Tuesday, March 22, 2011

Emily Dickinson's "If I can stop one heart from breaking"

I read the poem "If I can stop one heart from breaking" by Emily Dickinson. I believe this poem is about Emily wanting to be able to use her writing to influence other people. Because she writes a lot about her own personal heartbreaks and problems, it would make sense that she wants to be able to use her writing to keep someone else from having their own heart broken. People always want to impart their own knowledge to people.
She also uses the symbolism of a bird falling out of its nest as a symbol of helping someone who is afflicted in the following lines:
"If I can ease one life the aching,
Or cool one pain,
Or help one fainting robin
Unto his nest again,
I shall not live in vain."
So basically this poem is talking about how she wants to be able to help people who are wounded to get back into their "nest" or the place that they belong. When a bird falls out of its nest it is unable to get back into it by itself because usually it is only a baby bird that falls out of the nest. Sometimes they are injured and unable to get back up, so if they do not have help they cannot. So Emily Dickinson is saying that if she can assist anyone in getting back where they belong like that, she will consider her life worthwhile.

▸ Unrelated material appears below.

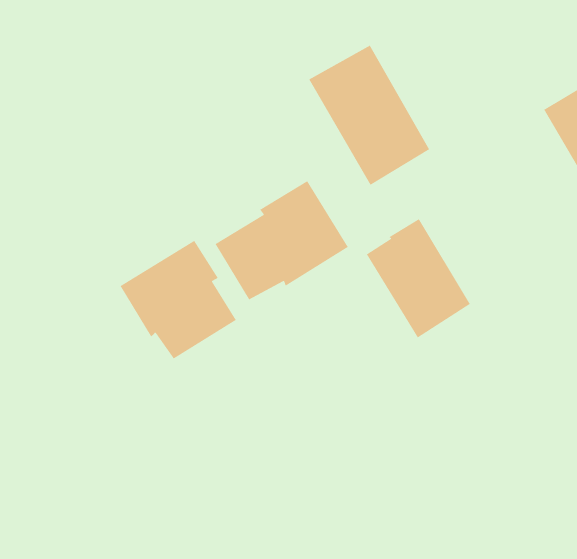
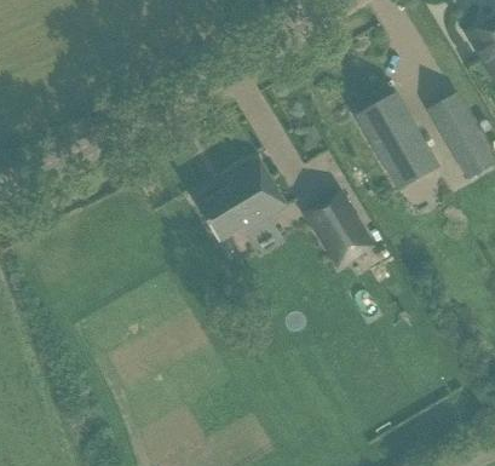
building: [308,45,430,186] -> [353,92,439,191]
building: [119,240,237,359] -> none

This is an important life lesson in my opinion. So many people want to spend their lives changing the entire world. But for some people, that just is not in the cards for them. So the ability to consider helping a single person to be a worthwhile venture is important. Because even if you are not literally changing the world, if you change one person's hold world it is in essence the same thing. I think this is the main idea of the whole poem, and it is a good one.